State officials say the tank contamination--along with toxic plumes from the Mobil oil refinery, a former rubber plant on Del Amo Boulevard, Montrose Chemical Corp. and other nearby locations--threatens the South Bay's drinking-water basins.

No South Bay water well has yet been tainted. But industrial pollution has been found in the region's upper aquifer, a limited source of drinking water outside the Torrance area, officials say.

And state water officials say the contaminants could sink into two deeper drinking-water aquifers if not cleaned up.

Thick clay layers, a natural blessing, usually block the descent of pollution from shallow water basins into the deeper aquifers. But the so-called "impermeable clay" layers apparently have been penetrated or circumvented a few miles away in Santa Monica, Bellflower and South Gate, so water officials say the threat to the deepest water basins is real.

"There's no doubt about it--the potential is there to migrate down to drinking water," said Hank Yacoub, supervising toxics engineer for the Regional Water Quality Control Board in Los Angeles.

While local officials have known for years that shallow South Bay ground water is polluted, it is only since 1984--with a flurry of testing at oil refineries and recent enforcement of underground tank-testing laws--that they have begun to realize the magnitude of the problem.

Extensive contamination has been found beneath seven South Bay refineries, and underground storage tanks have leaked toxic chemicals at 187 locations from Los Angeles International Airport to the Port of Los Angeles.

"I don't think anyone anticipated we were going to run into the kinds of problems that we did. We thought we'd come across a couple of hot spots in the soil, but nothing along the lines of what we've found in the water," said Michael Bihn, a Torrance Redevelopment Agency planner.

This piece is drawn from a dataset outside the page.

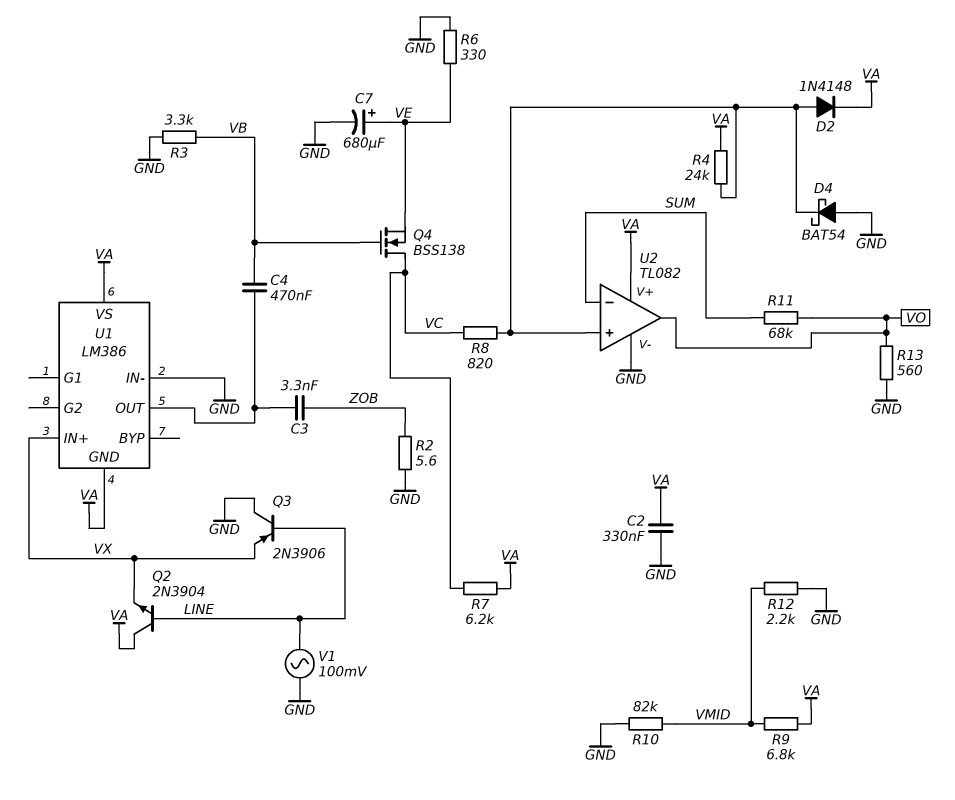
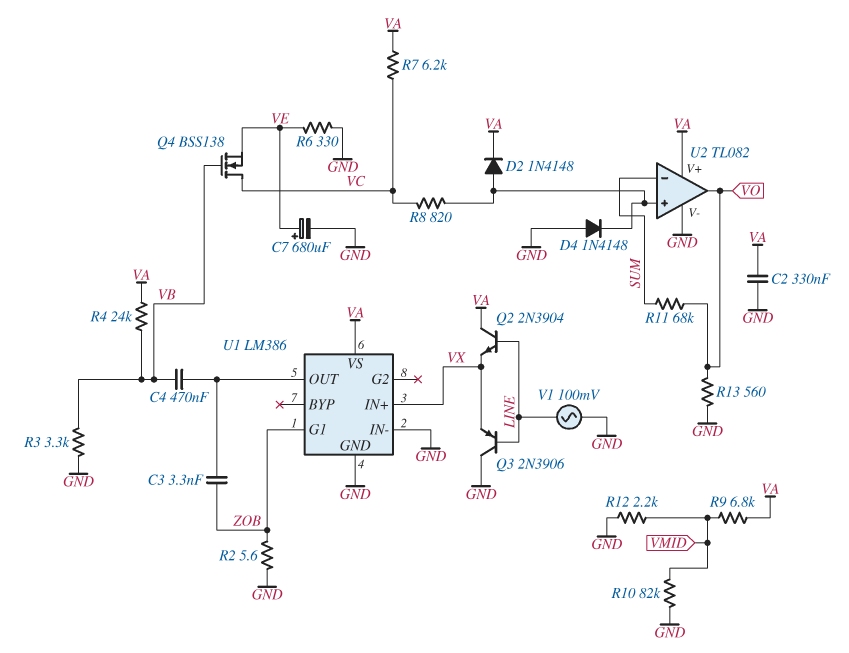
D4: schottky BAT54 (A GND, K U2/in+) -> diode 1N4148 (A GND, K U2/in+)
R4: 24k (U2/in+, VA) -> 24k (VA, VB)
U1 pin G1: none -> ZOB
U1 pin GND: VA -> GND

"From what I've heard it's pretty much everywhere (in the South Bay)," Bihn said. "You get around industrial areas and you find this problem."

The problem's outlines will grow steadily clearer over the next two years, as owners of 5,000 to 6,000 South Bay underground tanks are pressed to comply with either a mid-1989 county deadline to test and monitor the containers or a mid-1990 Los Angeles city deadline.

Leaking tanks have already been discovered at 1,300 locations countywide. The tanks range from 500-gallon solvent and fuel tanks at small businesses to 12,000-gallon gasoline tanks at service stations and much larger solvent containers at industrial sites.

"We've got (leaks) all over the place. I don't even keep them in my head anymore. There's too many of them," said Carl Sjoberg, director of the county program that oversees tank testing in most South Bay cities.

In a recent interview, Sjoberg culled six South Bay cases from a batch of 1988 leak reports.

In Gardena, he said, layers of gasoline up to 3 feet thick were discovered floating atop ground water under two service stations. In Redondo Beach and Carson, leaks at gas stations had also reached water. And in Hawthorne, Northrop Corp. reported two leaks of solvents that had flowed into shallow pockets of water.

Leaks Reported

Through the end of July, 61 of the 187 leak cases had been reported in South Bay communities that are part of the city of Los Angeles, including San Pedro, Wilmington, Harbor City and the international airport area.

Thirty-three cases had been reported in Torrance, 24 in Carson, 17 in Gardena and 10 in Hawthorne. Other South Bay cities each had fewer than 10 reported leaks.

Countywide, about 30% of underground tanks have been tested and comply with local ordinances that require electronic monitoring to detect new leaks.

This compares with about 25% compliance in Los Angeles and 80% compliance in Torrance. Long Beach, Vernon and Santa Monica are the only other cities in the county that chose to enforce tank laws themselves. The county runs the tank program in unincorporated areas and in 80 cities.